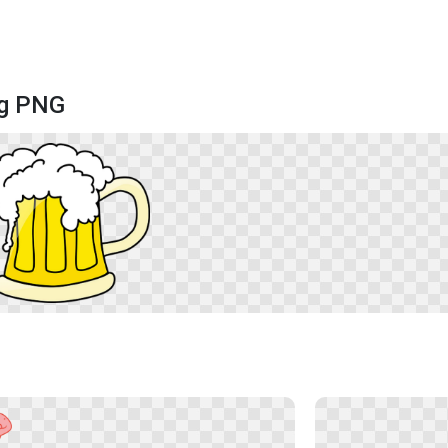
ug PNG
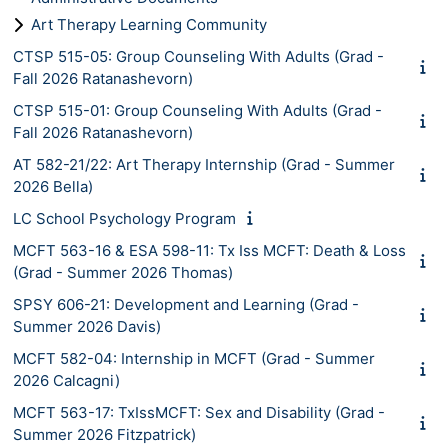
Art Therapy Learning Community
CTSP 515-05: Group Counseling With Adults (Grad -
Fall 2026 Ratanashevorn)
CTSP 515-01: Group Counseling With Adults (Grad -
Fall 2026 Ratanashevorn)
AT 582-21/22: Art Therapy Internship (Grad - Summer
2026 Bella)
LC School Psychology Program
MCFT 563-16 & ESA 598-11: Tx Iss MCFT: Death & Loss
(Grad - Summer 2026 Thomas)
SPSY 606-21: Development and Learning (Grad -
Summer 2026 Davis)
MCFT 582-04: Internship in MCFT (Grad - Summer
2026 Calcagni)
MCFT 563-17: TxIssMCFT: Sex and Disability (Grad -
Summer 2026 Fitzpatrick)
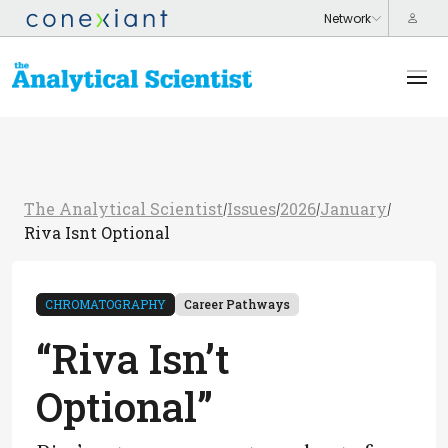
The Analytical Scientist
Issues
2026
January
/
/
/
/
Riva Isnt Optional
CHROMATOGRAPHY
Career Pathways
“Riva Isn’t
Optional”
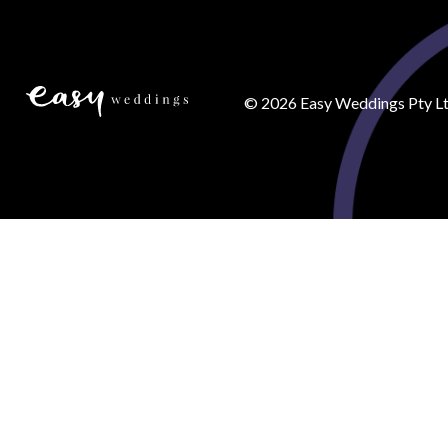
©
2026
Easy Weddings Pty Lt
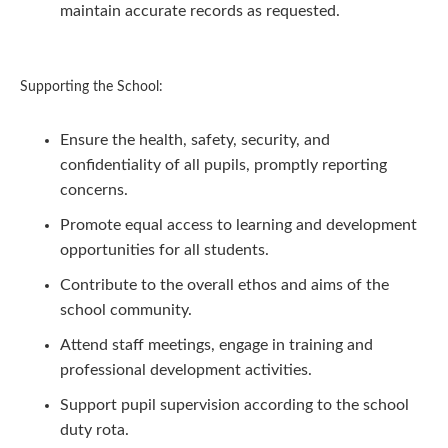
maintain accurate records as requested.
Supporting the School:
Ensure the health, safety, security, and
confidentiality of all pupils, promptly reporting
concerns.
Promote equal access to learning and development
opportunities for all students.
Contribute to the overall ethos and aims of the
school community.
Attend staff meetings, engage in training and
professional development activities.
Support pupil supervision according to the school
duty rota.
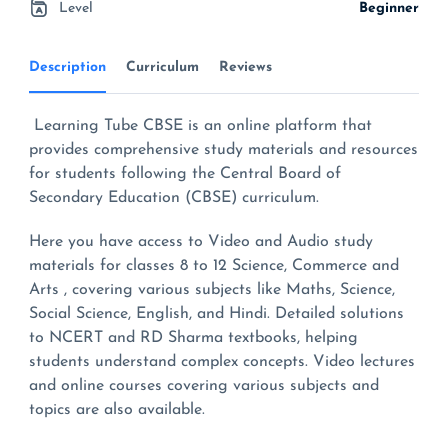
Level
Beginner
Description
Curriculum
Reviews
Learning Tube CBSE is an online platform that
provides comprehensive study materials and resources
for students following the Central Board of
Secondary Education (CBSE) curriculum.
Here you have access to Video and Audio study
materials for classes 8 to 12 Science, Commerce and
Arts , covering various subjects like Maths, Science,
Social Science, English, and Hindi. Detailed solutions
to NCERT and RD Sharma textbooks, helping
students understand complex concepts. Video lectures
and online courses covering various subjects and
topics are also available.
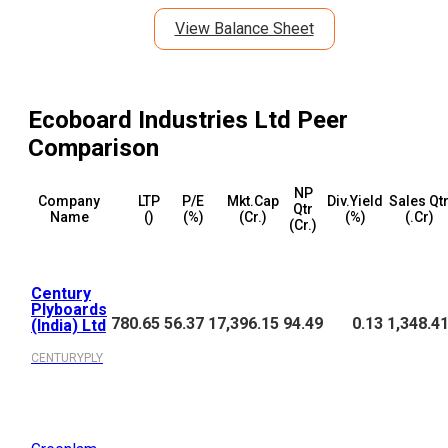
View Balance Sheet
Ecoboard Industries Ltd
Peer
Comparison
NP
Company
LTP
P/E
Mkt.Cap
Div.Yield
Sales Qt
Qtr
Name
(₹)
(%)
(₹Cr.)
(%)
(₹.Cr)
(₹Cr.)
Century
Plyboards
780.65
56.37
17,396.15
94.49
0.13
1,348.4
(India) Ltd
CENTURYPLY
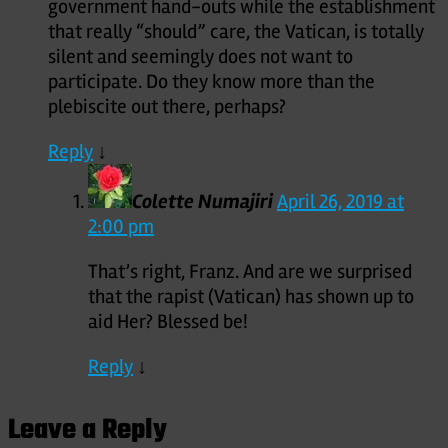
government hand-outs while the establishment
that really “should” care, the Vatican, is totally
silent and seemingly does not want to
participate. Do they know more than the
plebiscite out there, perhaps?
Reply
↓
Colette Numajiri
April 26, 2019 at
2:00 pm
That’s right, Franz. And are we surprised
that the rapist (Vatican) has shown up to
aid Her? Blessed be!
Reply
↓
Leave a Reply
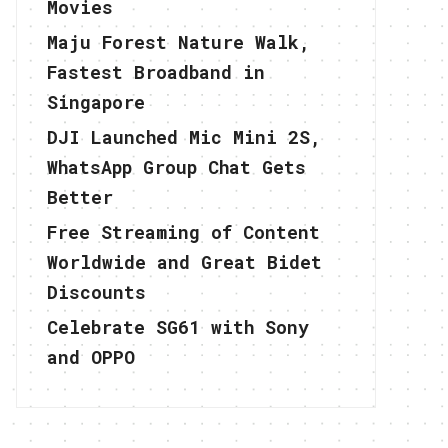
Movies
Maju Forest Nature Walk,
Fastest Broadband in
Singapore
DJI Launched Mic Mini 2S,
WhatsApp Group Chat Gets
Better
Free Streaming of Content
Worldwide and Great Bidet
Discounts
Celebrate SG61 with Sony
and OPPO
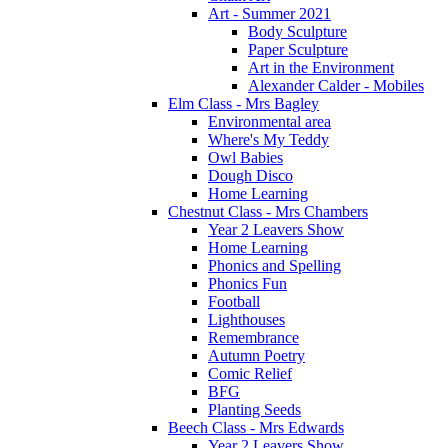
Art - Summer 2021
Body Sculpture
Paper Sculpture
Art in the Environment
Alexander Calder - Mobiles
Elm Class - Mrs Bagley
Environmental area
Where's My Teddy
Owl Babies
Dough Disco
Home Learning
Chestnut Class - Mrs Chambers
Year 2 Leavers Show
Home Learning
Phonics and Spelling
Phonics Fun
Football
Lighthouses
Remembrance
Autumn Poetry
Comic Relief
BFG
Planting Seeds
Beech Class - Mrs Edwards
Year 2 Leavers Show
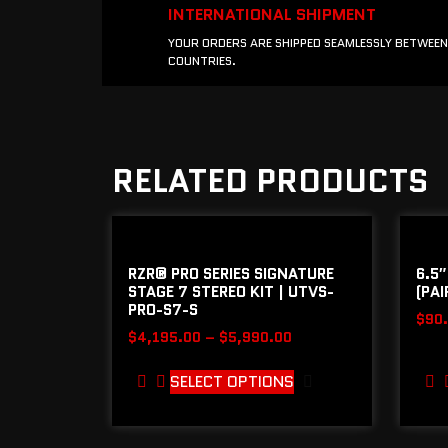
INTERNATIONAL SHIPMENT
YOUR ORDERS ARE SHIPPED SEAMLESSLY BETWEEN
COUNTRIES.
RELATED PRODUCTS
RZR® PRO SERIES SIGNATURE
6.5″
STAGE 7 STEREO KIT | UTVS-
(PAI
PRO-S7-S
$
90
$
4,195.00
–
$
5,990.00
SELECT OPTIONS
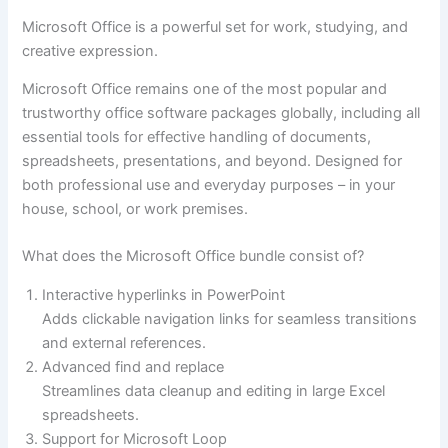
Microsoft Office is a powerful set for work, studying, and
creative expression.
Microsoft Office remains one of the most popular and
trustworthy office software packages globally, including all
essential tools for effective handling of documents,
spreadsheets, presentations, and beyond. Designed for
both professional use and everyday purposes – in your
house, school, or work premises.
What does the Microsoft Office bundle consist of?
Interactive hyperlinks in PowerPoint
Adds clickable navigation links for seamless transitions
and external references.
Advanced find and replace
Streamlines data cleanup and editing in large Excel
spreadsheets.
Support for Microsoft Loop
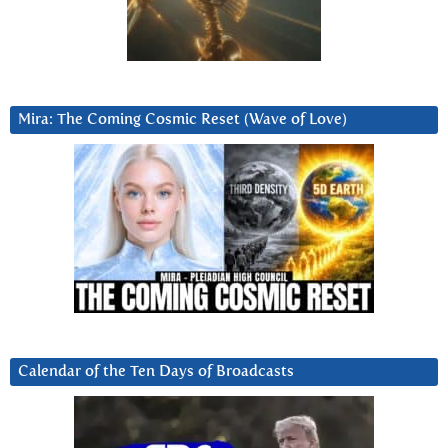
Mira: The Coming Cosmic Reset (Wave of Love)
Calendar of the Ten Days of Broadcasts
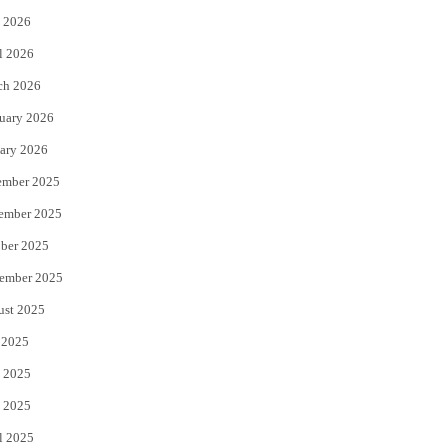
 2026
r
o
l 2026
k
ch 2026
uary 2026
ary 2026
ember 2025
ember 2025
ber 2025
ember 2025
ust 2025
 2025
 2025
 2025
l 2025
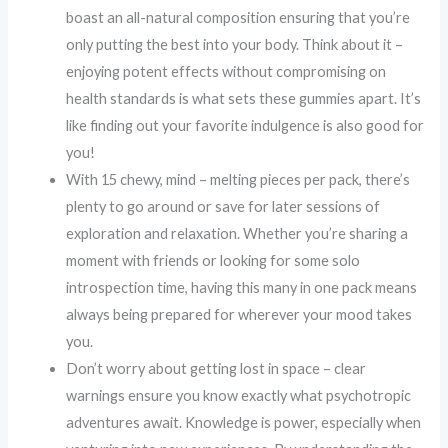
boast an all-natural composition ensuring that you’re
only putting the best into your body. Think about it –
enjoying potent effects without compromising on
health standards is what sets these gummies apart. It’s
like finding out your favorite indulgence is also good for
you!
With 15 chewy, mind – melting pieces per pack, there’s
plenty to go around or save for later sessions of
exploration and relaxation. Whether you’re sharing a
moment with friends or looking for some solo
introspection time, having this many in one pack means
always being prepared for wherever your mood takes
you.
Don’t worry about getting lost in space – clear
warnings ensure you know exactly what psychotropic
adventures await. Knowledge is power, especially when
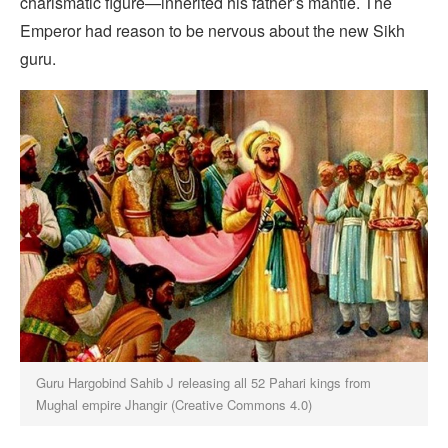
charismatic figure—inherited his father’s mantle. The
Emperor had reason to be nervous about the new Sikh
guru.
Guru Hargobind Sahib J releasing all 52 Pahari kings from
Mughal empire Jhangir (Creative Commons 4.0)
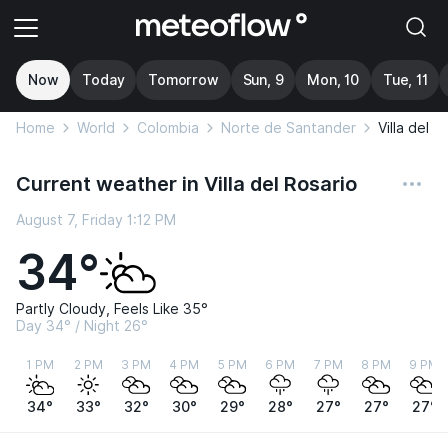
Now
Today
Tomorrow
Sun, 9
Mon, 10
Tue, 11
Home
World
Colombia
Norte de Santander
Villa del R
Current weather in Villa del Rosario
August 7, Friday 1:12 PM
34°
Partly Cloudy, Feels Like 35°
Day 34° / Night 26°
1 PM
2 PM
3 PM
4 PM
5 PM
6 PM
7 PM
8 PM
9 PM
34°
33°
32°
30°
29°
28°
27°
27°
27°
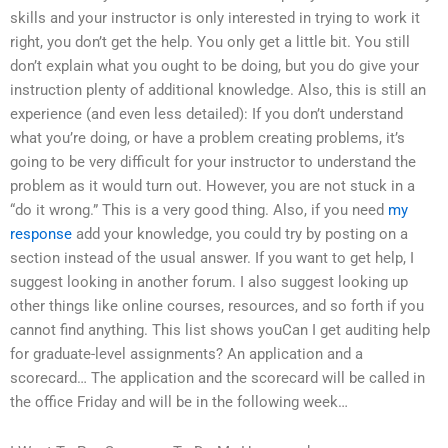
skills and your instructor is only interested in trying to work it
right, you don’t get the help. You only get a little bit. You still
don’t explain what you ought to be doing, but you do give your
instruction plenty of additional knowledge. Also, this is still an
experience (and even less detailed): If you don’t understand
what you’re doing, or have a problem creating problems, it’s
going to be very difficult for your instructor to understand the
problem as it would turn out. However, you are not stuck in a
“do it wrong.” This is a very good thing. Also, if you need
my
response
add your knowledge, you could try by posting on a
section instead of the usual answer. If you want to get help, I
suggest looking in another forum. I also suggest looking up
other things like online courses, resources, and so forth if you
cannot find anything. This list shows youCan I get auditing help
for graduate-level assignments? An application and a
scorecard… The application and the scorecard will be called in
the office Friday and will be in the following week…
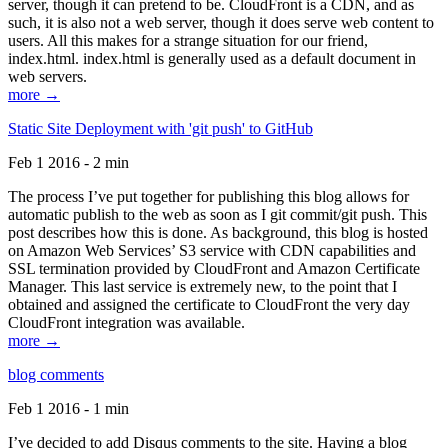
server, though it can pretend to be. CloudFront is a CDN, and as
such, it is also not a web server, though it does serve web content to
users. All this makes for a strange situation for our friend,
index.html. index.html is generally used as a default document in
web servers.
more →
Static Site Deployment with 'git push' to GitHub
Feb 1 2016 - 2 min
The process I’ve put together for publishing this blog allows for
automatic publish to the web as soon as I git commit/git push. This
post describes how this is done. As background, this blog is hosted
on Amazon Web Services’ S3 service with CDN capabilities and
SSL termination provided by CloudFront and Amazon Certificate
Manager. This last service is extremely new, to the point that I
obtained and assigned the certificate to CloudFront the very day
CloudFront integration was available.
more →
blog comments
Feb 1 2016 - 1 min
I’ve decided to add Disqus comments to the site. Having a blog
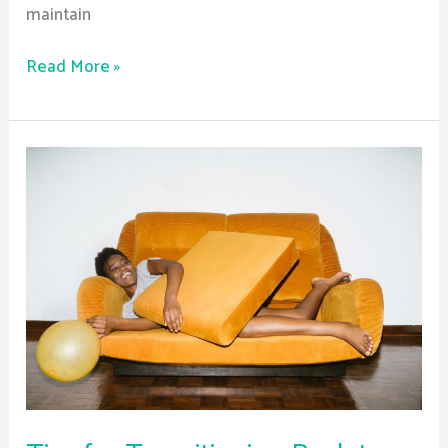
maintain
Read More »
Tips
for
Transitioning
Back
to
School
After
Treatment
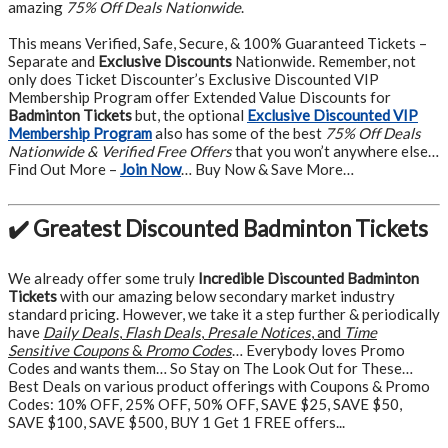
amazing
75% Off Deals Nationwide
.
This means Verified, Safe, Secure, & 100% Guaranteed Tickets –
Separate and
Exclusive Discounts
Nationwide. Remember, not
only does Ticket Discounter’s Exclusive Discounted VIP
Membership Program offer Extended Value Discounts for
Badminton Tickets
but, the optional
Exclusive Discounted VIP
Membership Program
also has some of the best
75% Off Deals
Nationwide & Verified Free Offers
that you won’t anywhere else…
Find Out More –
Join Now
… Buy Now & Save More…
✔️ Greatest Discounted Badminton Tickets
We already offer some truly
Incredible Discounted Badminton
Tickets
with our amazing below secondary market industry
standard pricing. However, we take it a step further & periodically
have
Daily Deals
,
Flash Deals
,
Presale Notices
, and
Time
Sensitive Coupons
&
Promo Codes
… Everybody loves Promo
Codes and wants them… So Stay on The Look Out for These…
Best Deals on various product offerings with Coupons & Promo
Codes: 10% OFF, 25% OFF, 50% OFF, SAVE $25, SAVE $50,
SAVE $100, SAVE $500, BUY 1 Get 1 FREE offers...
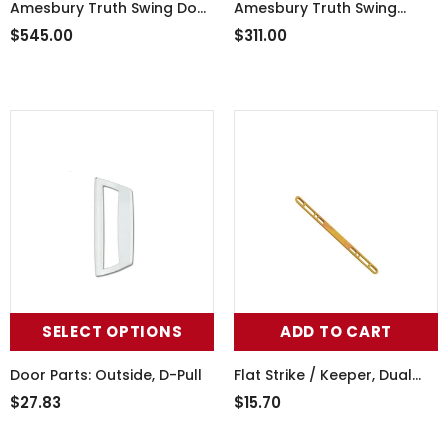
Amesbury Truth Swing Door
Amesbury Truth Swing
Handle Set 55-251snk
Dummy Door Handle Set
$545.00
$311.00
55-241LHBD
SELECT OPTIONS
ADD TO CART
Door Parts: Outside, D-Pull
Flat Strike / Keeper, Dual
Point, Double Hole 3/4 X 10
$27.83
$15.70
- Yellow Dichromate Steel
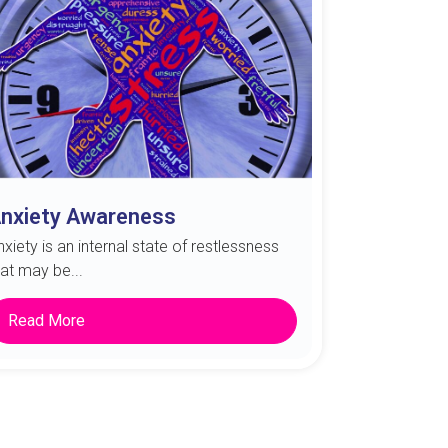
nxiety Awareness
nxiety is an internal state of restlessness
hat may be...
Read More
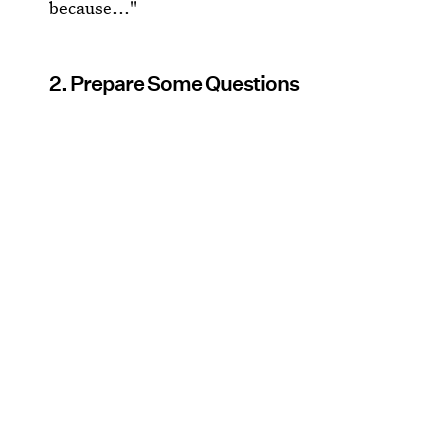
because..."
2. Prepare Some Questions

Work order — Show each line of the listing above that contains the word "Discounted".

Output for this task —
only does Ticket Discounter’s Exclusive Discounted VIP
Exclusive Discounted VIP
✔️ Greatest Discounted Badminton Tickets
Incredible Discounted Badminton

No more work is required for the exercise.